Basic and Applied Ecology (Dec 2024)
Small mammal diversity and community structure exhibit congruent hump-shaped patterns along a subtropical elevational gradient
Abstract
Incomplete elevational sampling in studies of biodiversity and community assembly along elevational gradients can result in inconsistent findings and potentially inaccurate conclusions about assembly mechanisms. In this study, we conducted extensive sampling of small mammals over a 3200 m elevational gradient on Xiling Snow Mountain, Southwestern China. We integrated functional and phylogenetic diversity to determine the mechanisms structuring small mammal assemblages.
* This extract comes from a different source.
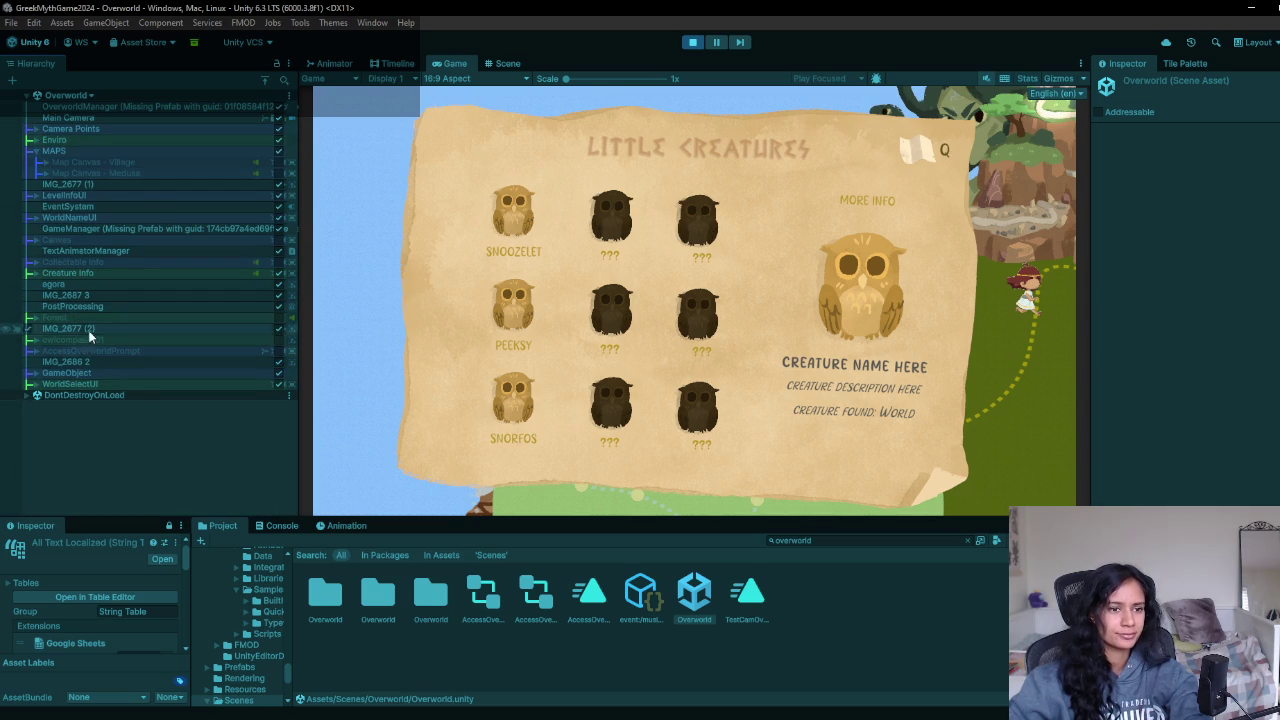
left_click(42, 197)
Our findings indicate that taxonomic, functional, and phylogenetic diversity, along with all species richness-corrected indices of functional and phylogenetic diversity, exhibit similar hump-shaped patterns. Our results suggest that environmental filtering plays a considerable role in structuring small mammal communities at low and high elevations, while competitive exclusion governs the assembly processes at middle elevations. Human footprint, Normalized Difference Vegetation Index, precipitation seasonality and potential evapotranspiration are key drivers of small mammal diversity and community structure along elevational gradients. In summary, our study provides evidence that phylogenetic diversity is a robust surrogate for functional diversity, and challenges the recent large-scale studies that advocate a linear relationship between small mammal assembly process and elevation. We emphasize the importance of continuously documenting general patterns of small mammal diversity across entire elevational gradients in future studies.